Kumulacja w każdym ogniwie
Wpływ na handel mają też wywołane przez pandemię zmiany zwyczajów zakupowych. W tym roku przez to, że Polacy wolą unikać publicznych miejsc, w sklepach online zrobimy niemal tyle samo zakupów, ile w tradycyjnych. Sezon zakupów w sieci zaczął się w listopadzie. Na ten miesiąc przypadnie 26 proc. świątecznego budżetu. To zasługa promocji w Dzień singla, Czarny piątek czy Czarny tydzień. Po nich będzie jeszcze Cyber Monday.
– Sprzedawcy, których handel w sklepach stacjonarnych został całkowicie wstrzymany bądź wyhamowany w związku z zamknięciem centrów handlowych, starali się dużo wcześniej skłonić klientów do zakupów, m.in. oferując wydłużenie czasu promocji na weekend, tydzień, a nawet kilka tygodni – mówi Łukasz Wojciechowski, partner w EY Polska.
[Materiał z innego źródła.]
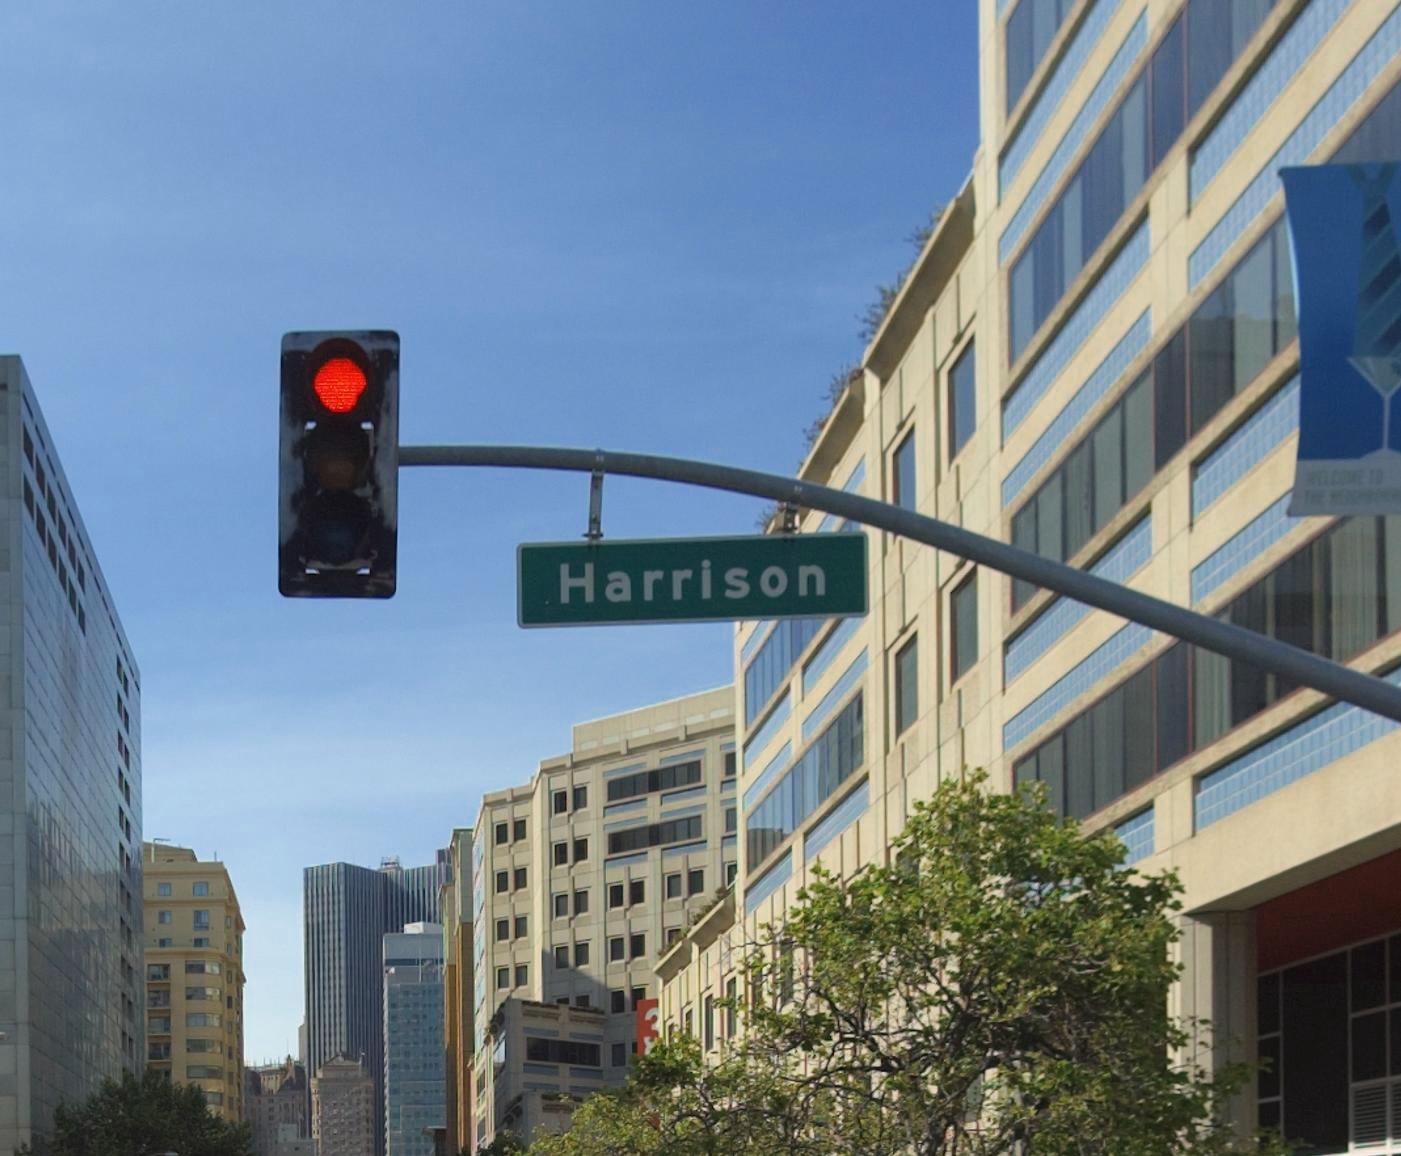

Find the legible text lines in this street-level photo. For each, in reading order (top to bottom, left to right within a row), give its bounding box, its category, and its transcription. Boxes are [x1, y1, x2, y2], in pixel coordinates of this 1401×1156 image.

[557, 556, 830, 609] StreetName: Harrison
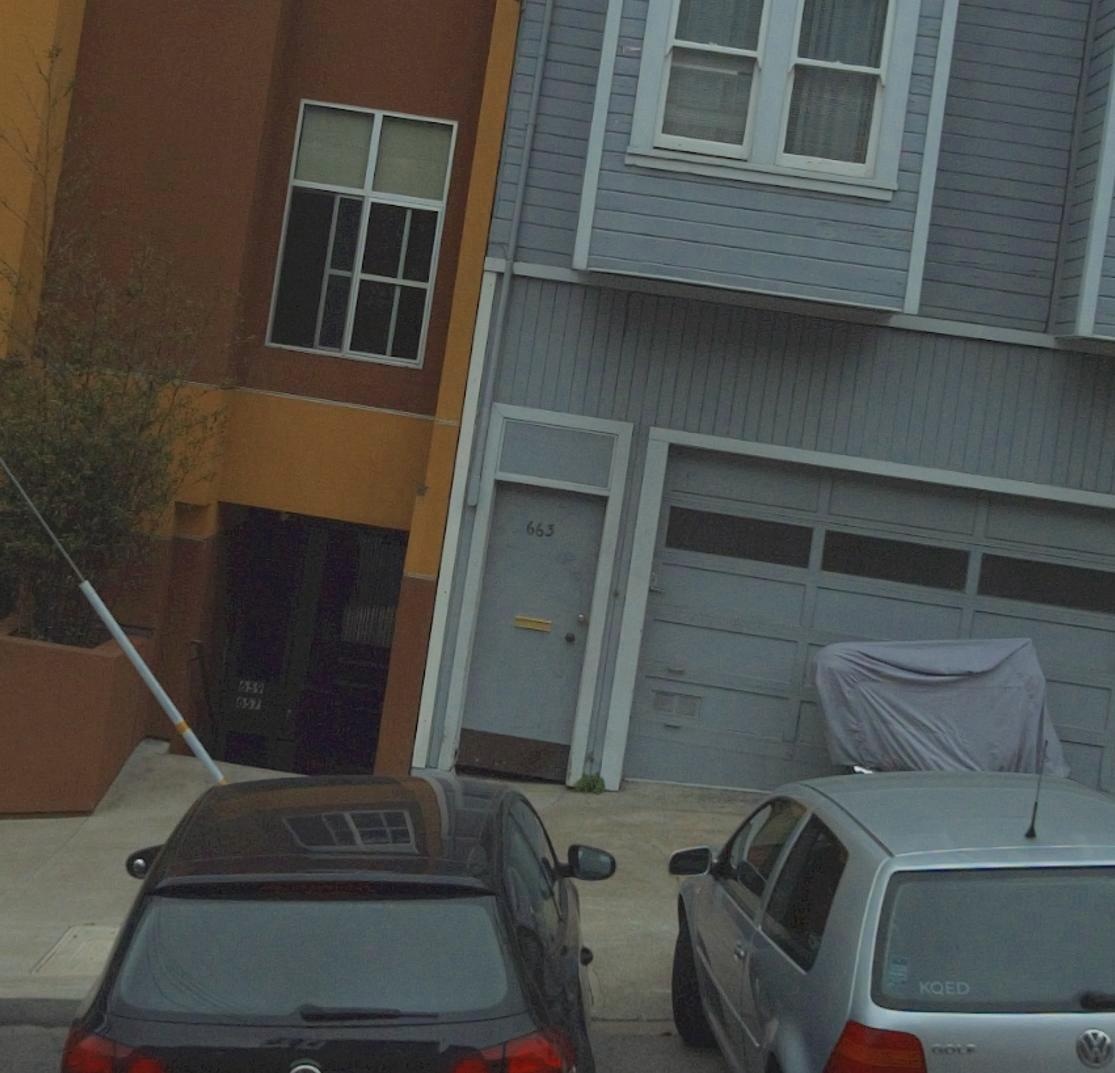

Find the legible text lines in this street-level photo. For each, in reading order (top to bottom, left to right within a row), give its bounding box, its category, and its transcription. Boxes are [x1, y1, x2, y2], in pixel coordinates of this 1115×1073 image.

[525, 519, 556, 538] StreetNumber: 663
[237, 678, 266, 695] StreetNumber: 659
[235, 695, 263, 710] StreetNumber: 657
[917, 978, 972, 997] None: KQED
[930, 1043, 978, 1056] None: GOLF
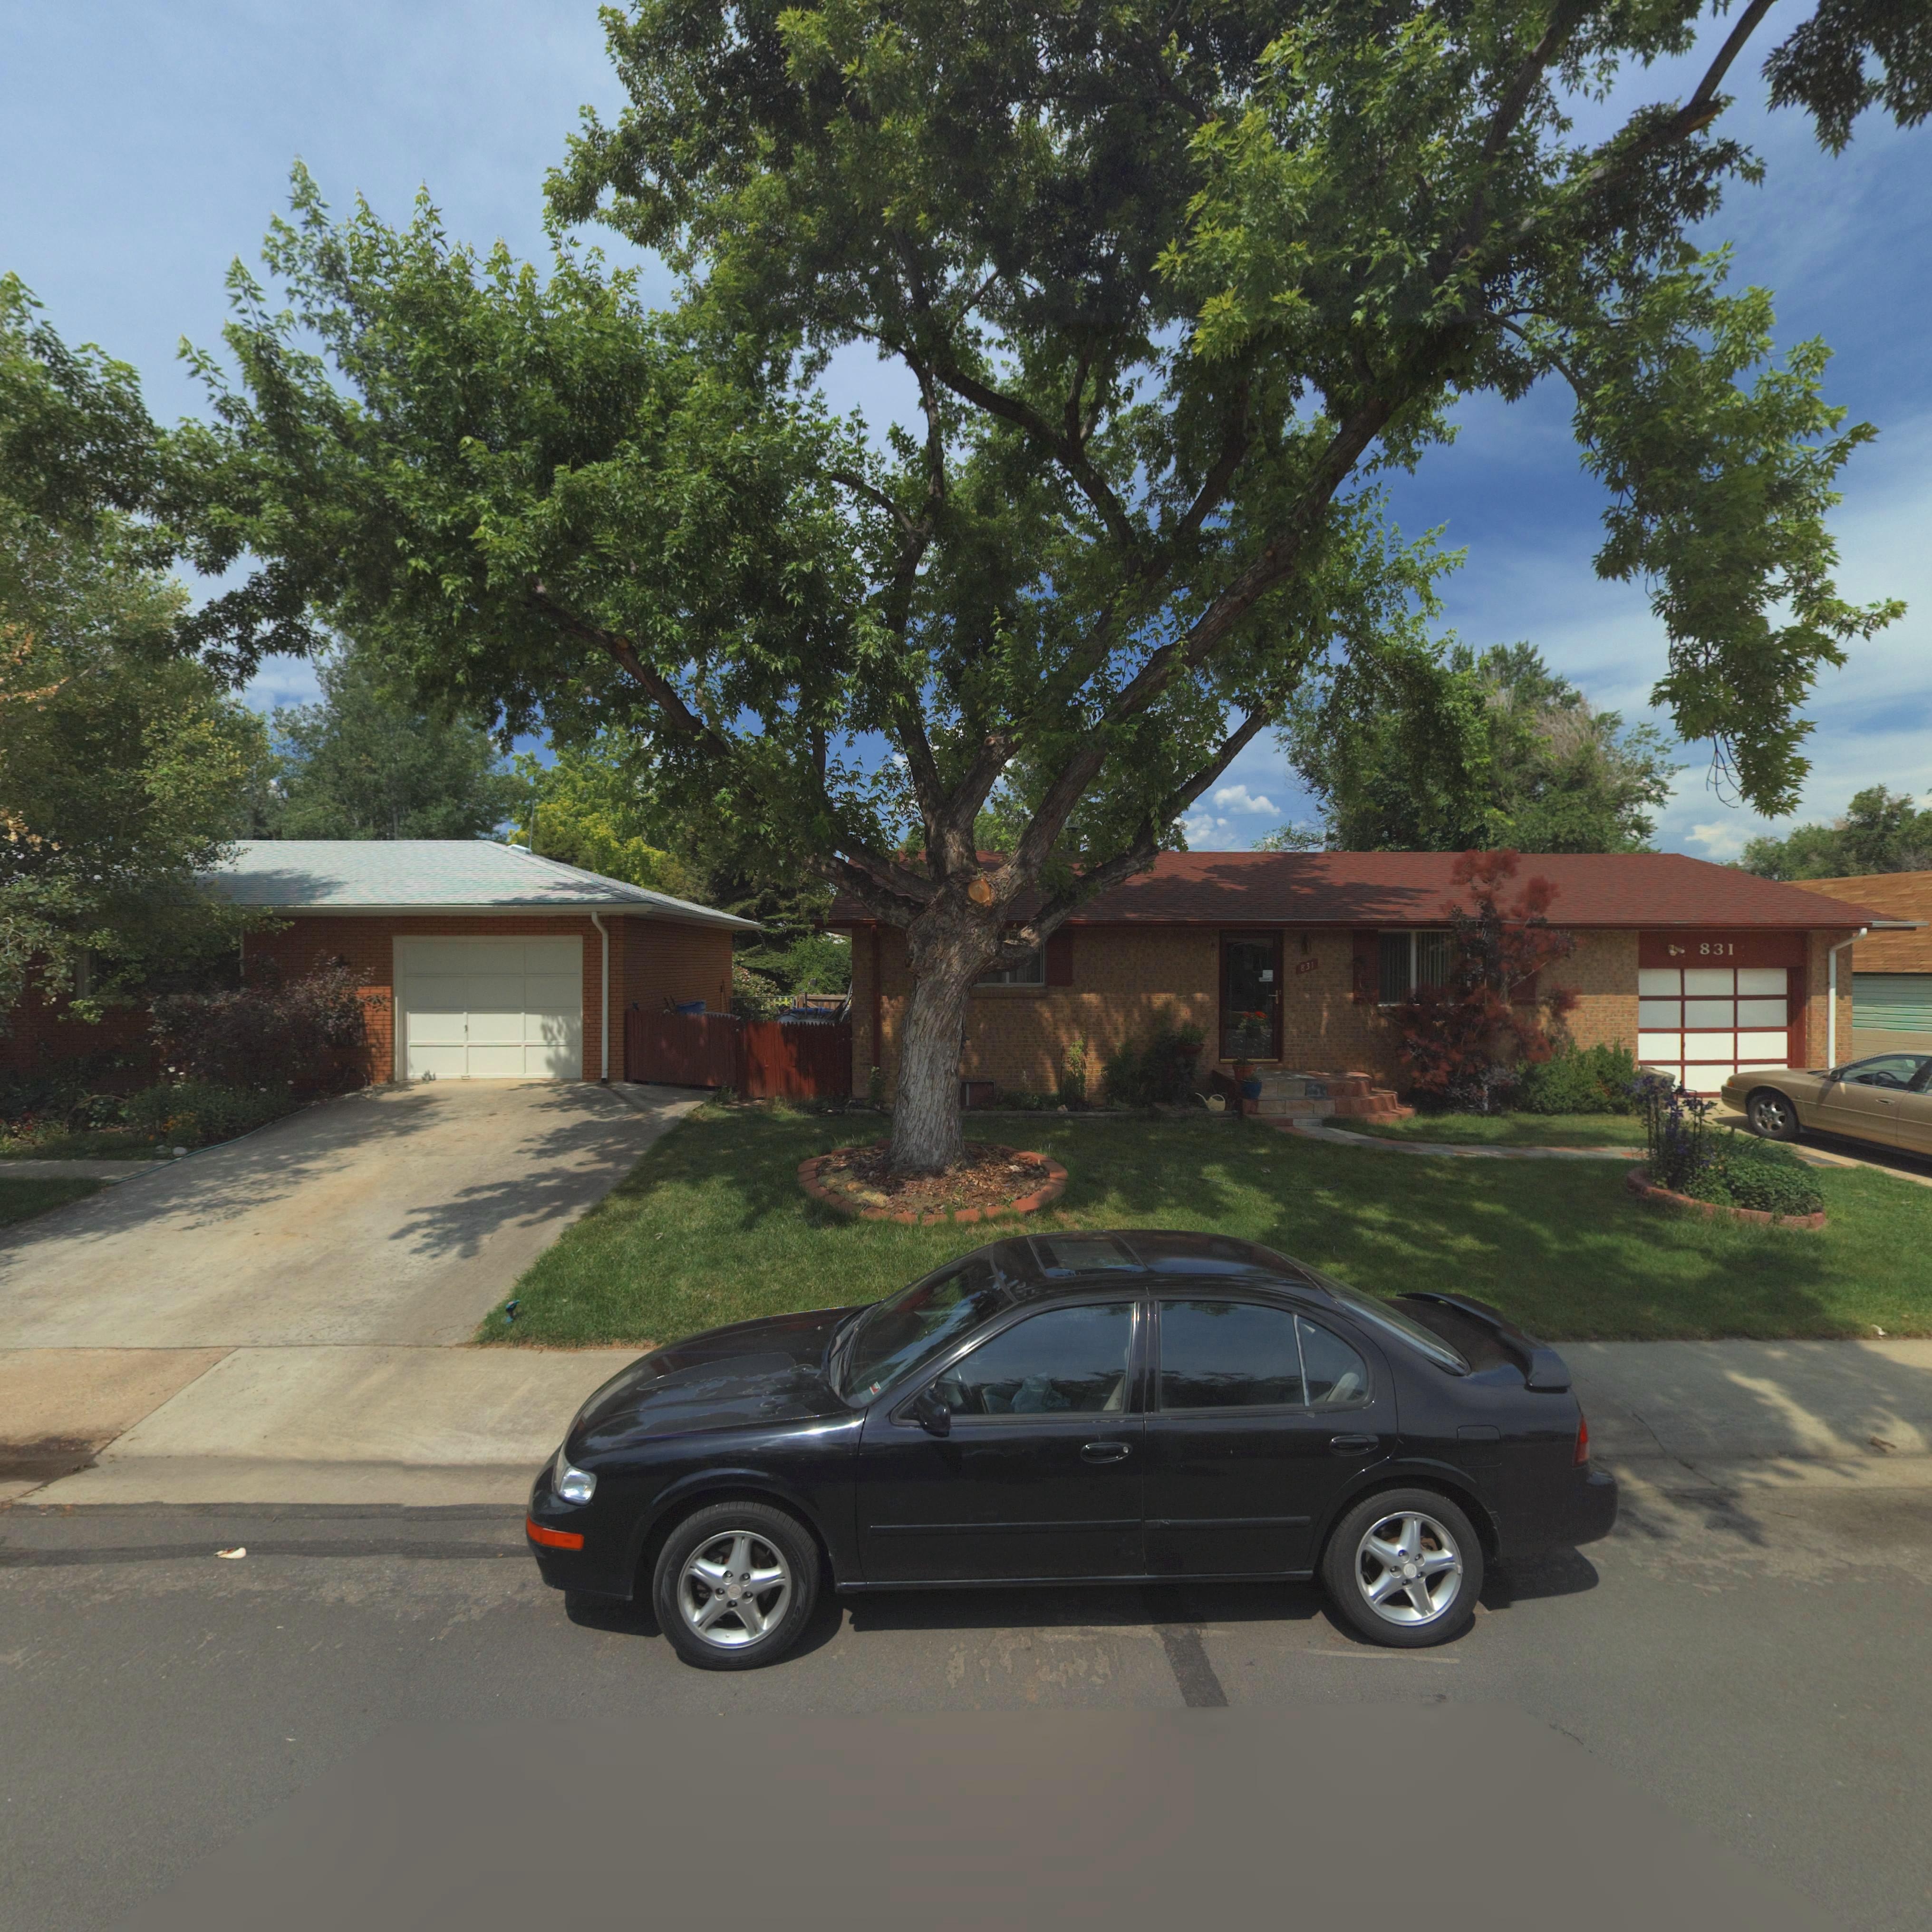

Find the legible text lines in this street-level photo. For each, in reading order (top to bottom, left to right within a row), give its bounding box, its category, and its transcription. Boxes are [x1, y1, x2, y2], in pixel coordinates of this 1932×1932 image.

[1699, 943, 1733, 955] StreetNumber: 831
[1300, 961, 1314, 972] StreetNumber: 831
Robert Krzak, ekspert sektora handlu i produktów konsumenckich w tej samej firmie, dodaje jednak, że nie wszyscy przenieśli się do kanału online. Choć zdobywa on nowych entuzjastów, to centra handlowe wciąż są preferowanym miejscem zakupów w wielu kategoriach produktowych. Na korzyść tradycyjnego handlu może zadziałać dodatkowa handlowa niedziela w grudniu, której wprowadzenie zapowiedział rząd.
Słabą stroną e-commerce jest długie oczekiwanie na zakupy w szczycie, który przypada krótko przed świętami. W grudniu wydamy czasie 60 proc. świątecznego budżetu, z czego niemal połowę tuż przed Wigilią.
– Problemem jest nie tyle sama dostawa, ile cały łańcuch realizacji zamówienia, gdzie w każdym ogniwie pojawiają się kumulacje. Mowa o pracy magazynowej, wysyłce, dostawie. Dwa tygodnie to wciąż dobry zapas, dający gwarancję spokojnej realizacji zamówienia – uważa Wojciech Klibera, wiceprezes firmy Sendit.
Kurierzy zachęcają konsumentów, by dokonywali zakupów w sieci nie później niż tydzień przed Bożym Narodzeniem.
– Opóźnienia często wynikają ze spiętrzenia zamówień w sklepach internetowych, które nie nadążają z przygotowaniem paczek do wysyłki – zaznacza Rafał Nawłoka, prezes zarządu DPD Polska.